■ Estratto della pagina:

-=-=-=-=-

Il 5 novembre la notizia è arrivata anche su alcuni siti e testate italiani, ad esempio Gli Occhi della Guerra e Libero, che di nuovo citano Nova24 come propria fonte.
A questo punto la storia ha assunto le caratteristiche di cui parlano anche da Fidanza e Meloni.
Scrive ad esempio Libero: “Carte di credito prepagate e senza nome date in regalo ai migranti, in modo che possano circolare liberamente per l’Europa. A distribuire tali carte sarebbero l’Unhcr e l’Ue in collaborazione con MasterCard e il magnate ungherese George Soros”.
L’Italia, in ogni caso, è in buona compagnia: la bufala negli stessi giorni è rimbalzata su moltissimi siti esteri di estrema destra e di controinformazione, venendo talvolta ripresa anche da testate giornalistiche, in tutta Europa. Possiamo citare ad esempio la Germania (qui il fact-checking di Ard) e la Svezia (qui la notizia falsa).
In questa notizia falsa vengono mischiate tre notizie distinte e viene creato un caso ad arte per attaccare dei bersagli precisi.

-=-=-=-=-

■ Dati forniti:
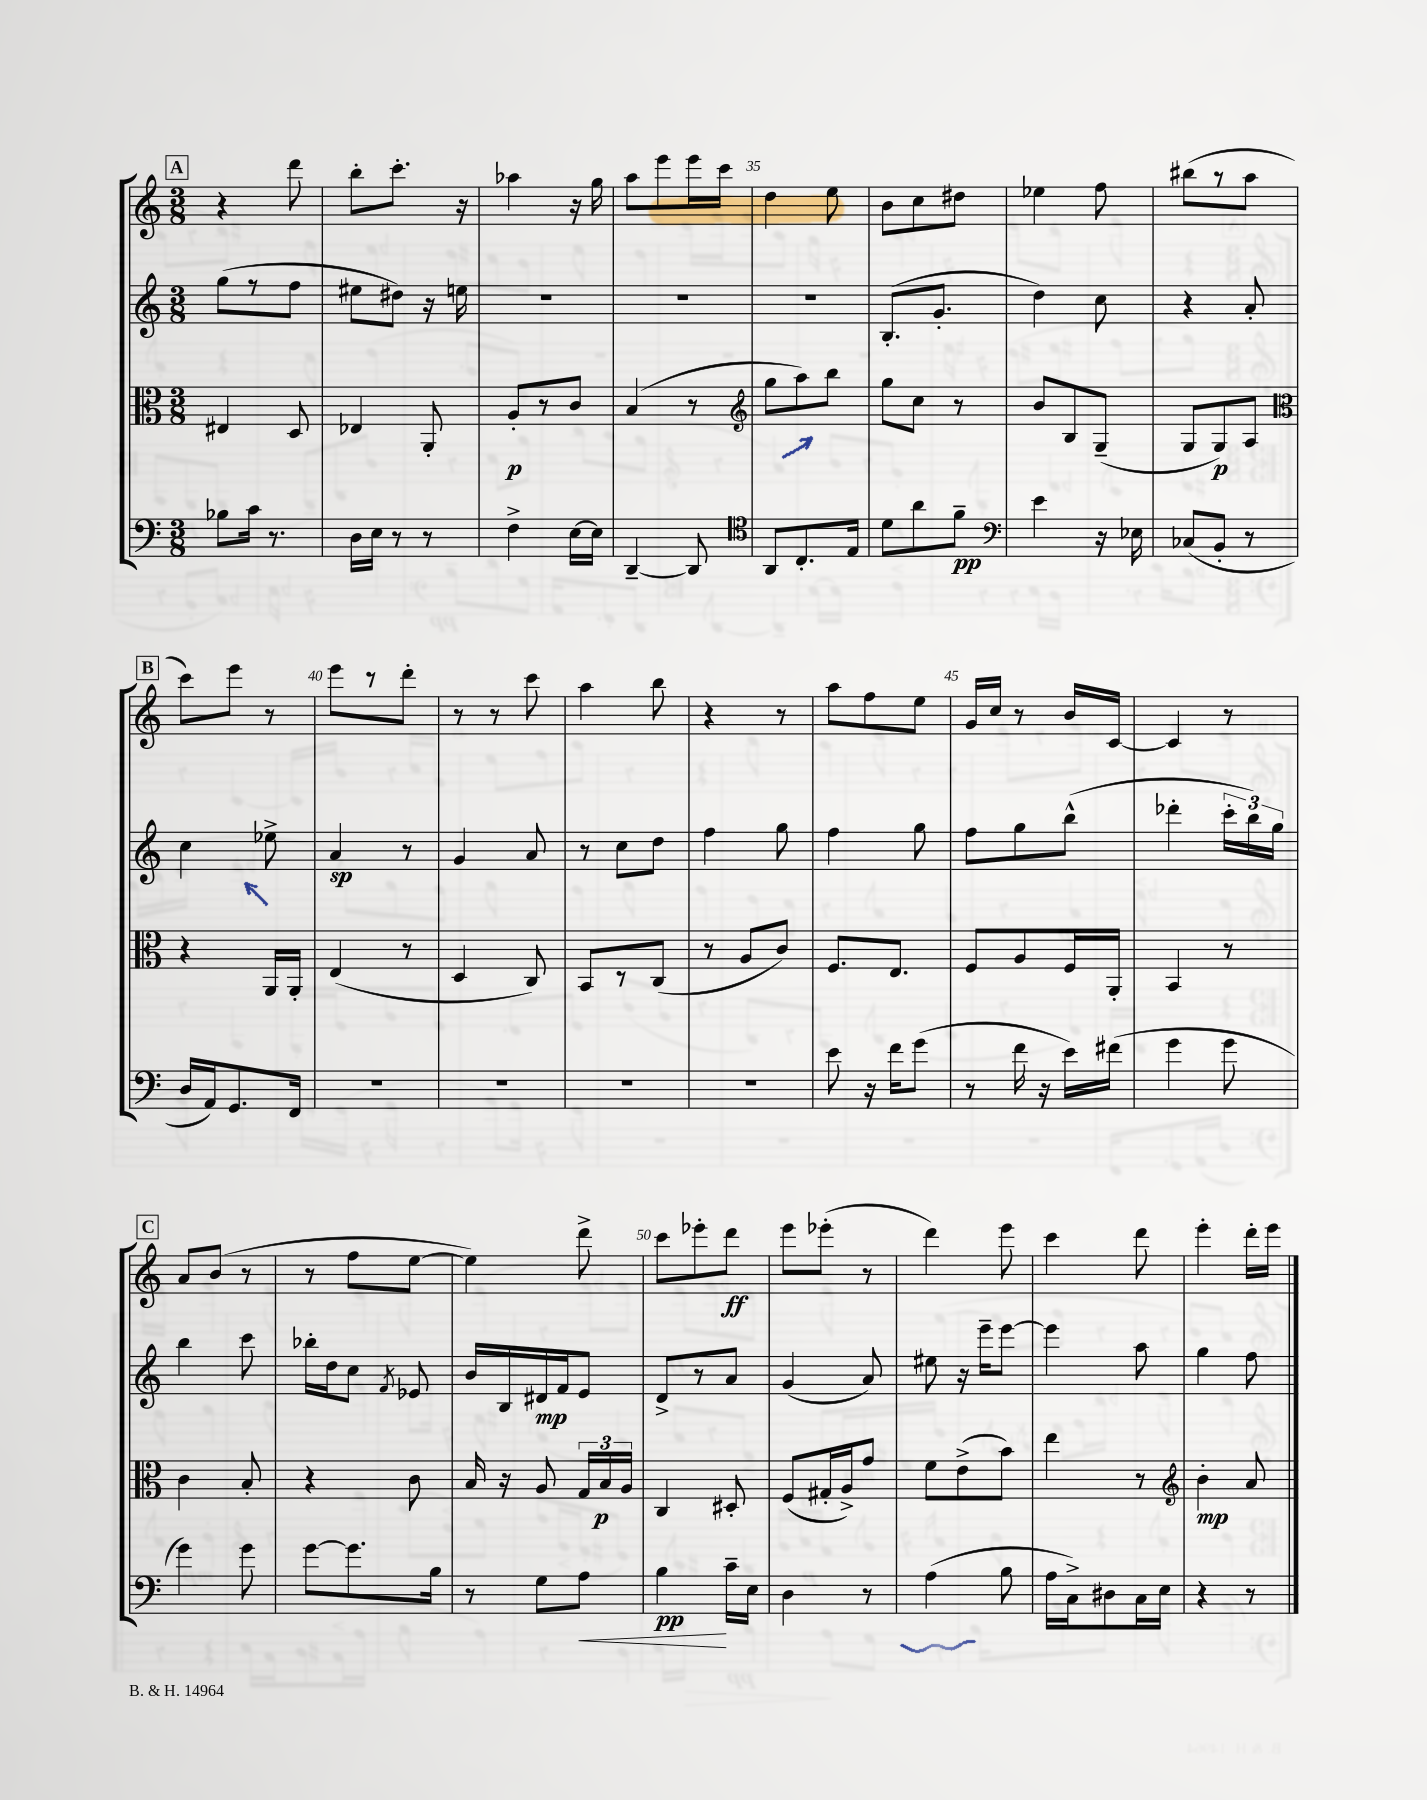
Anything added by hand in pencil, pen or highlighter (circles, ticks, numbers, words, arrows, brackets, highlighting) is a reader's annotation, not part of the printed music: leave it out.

**kern	**kern	**kern	**kern
*staff4	*staff3	*staff2	*staff1
*clefF4	*clefC3	*clefG2	*clefG2
*k[]	*k[]	*k[]	*k[]
*M3/8	*M3/8	*M3/8	*M3/8
8B-	4E#	(8gg	4r
16c	.	8r	.
8.r	.	.	.
.	8D	8ff	8ddd
=	=	=	=
16D	4E-	8ee#	8bb'
16E	.	.	.
8r	.	8dd#)	8.ccc'
8r	8AA'	16r	.
.	.	16ee	16r
=	=	=	=
4F^	8A'	4.r	4aa-
.	8r	.	.
[16E	8c	.	16r
16E]	.	.	16gg
=	=	=	=
[4DD~	(4B	4.r	8aa
.	.	.	8eee
8DD]	8r	.	16eee
.	.	.	16ccc
=	=	=	=
*clefC4	*clefG2	*	*
8AA	8gg	4.r	4dd
8.C'	8aa)	.	.
.	8bb	.	8ee
16E	.	.	.
=	=	=	=
8d	8gg	(8.B'	8b
8a	8cc	.	8cc
.	.	8.g'	.
8f~	8r	.	8dd#
=	=	=	=
*clefF4	*	*	*
4e	8b	4dd)	4ee-
.	8B	.	.
16r	(8G~	8cc	8ff
16E-	.	.	.
=	=	=	=
(8C-	8G	4r	(8bb#
8BB'	8G)	.	8r
8r	8A	8a'	8aa
=	=	=	=
*	*clefC3	*	*
16D	4r	4cc	8ccc)
16AA)	.	.	.
8.GG	.	.	8eee
.	16AA	8ee-^	8r
16FF	16AA'	.	.
=	=	=	=
4.r	(4E	4a	8eee
.	.	.	8r
.	8r	8r	8ddd'
=	=	=	=
4.r	4D	4g	8r
.	.	.	8r
.	8C)	8a	8ccc
=	=	=	=
4.r	8BB	8r	4aa
.	8r	8cc	.
.	(8C	8dd	8bb
=	=	=	=
4.r	8r	4ff	4r
.	8A	.	.
.	8c)	8gg	8r
=	=	=	=
8e	8.F	4ff	8aa
16r	.	.	8ff
16f	8.E	.	.
(8g	.	8gg	8ee
=	=	=	=
8r	8F	8ff	16g
.	.	.	16cc
16f	8A	8gg	8r
16r	.	.	.
16e)	16F	(8bb^^	16b
(16f#	16AA'	.	[16c
=	=	=	=
4g	4BB	4ddd-'	4c]
8g	8r	24ccc'	8r
.	.	24bb)	.
.	.	24gg	.
=	=	=	=
4g)	4c	4bb	8a
.	.	.	(8b
8g	8B'	8ccc	8r
=	=	=	=
[8g	4r	16bb-'	8r
.	.	16dd	.
8.g]	.	8cc	8ff
.	.	8qf	.
.	8c	8e-	[8ee
16B	.	.	.
=	=	=	=
8r	16B	16b	4ee])
.	16r	16B	.
8G	8A	16d#	.
.	.	16f	.
8A	24G	8e	8ddd^
.	24B	.	.
.	24A	.	.
=	=	=	=
4B	4C	8d^	8ccc
.	.	8r	8eee-'
16c~	8D#'	8a	8ddd
16E	.	.	.
=	=	=	=
4D	(8F	(4g	8eee
.	16G#'	.	(8eee-'
.	16A^)	.	.
8r	8g	8a)	8r
=	=	=	=
(4A	8f	8ee#	4ddd)
.	(8e^	16r	.
.	.	16eee~	.
8B	8b)	[8eee	8eee
=	=	=	=
16A	4ee	4eee]	4ccc
16C^)	.	.	.
8D#	.	.	.
16C	8r	8aa	8ddd
16E	.	.	.
=	=	=	=
*	*clefG2	*	*
4r	4b'	4gg	4eee'
8r	8a	8ff	16ddd'
.	.	.	16eee
==	==	==	==
*-	*-	*-	*-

-=-=-=-=-

■ Consegna 1: Nell'estratto sulla bufala delle carte prepagate si afferma che l'Italia "è in buona compagnia". Spiega in che senso, secondo il testo.
■ Consegna 2: Ripeti parola per parola il passo dell'estratto sulla bufala delle carte prepagate cominciando da "L’Italia, in ogni" e proseguendo fino a "dei bersagli precisi.".
Si lavora soltanto sull'estratto, senza ricorrere alle righe.

■ Risposta attesa 1: L'Italia non è stata l'unico Paese toccato dalla bufala: negli stessi giorni la notizia falsa è rimbalzata su moltissimi siti esteri di estrema destra e di controinformazione in tutta Europa, venendo talvolta ripresa anche da testate giornalistiche. Il testo cita come esempi la Germania e la Svezia.

■ Risposta attesa 2:
L’Italia, in ogni caso, è in buona compagnia: la bufala negli stessi giorni è rimbalzata su moltissimi siti esteri di estrema destra e di controinformazione, venendo talvolta ripresa anche da testate giornalistiche, in tutta Europa. Possiamo citare ad esempio la Germania (qui il fact-checking di Ard) e la Svezia (qui la notizia falsa).
In questa notizia falsa vengono mischiate tre notizie distinte e viene creato un caso ad arte per attaccare dei bersagli precisi.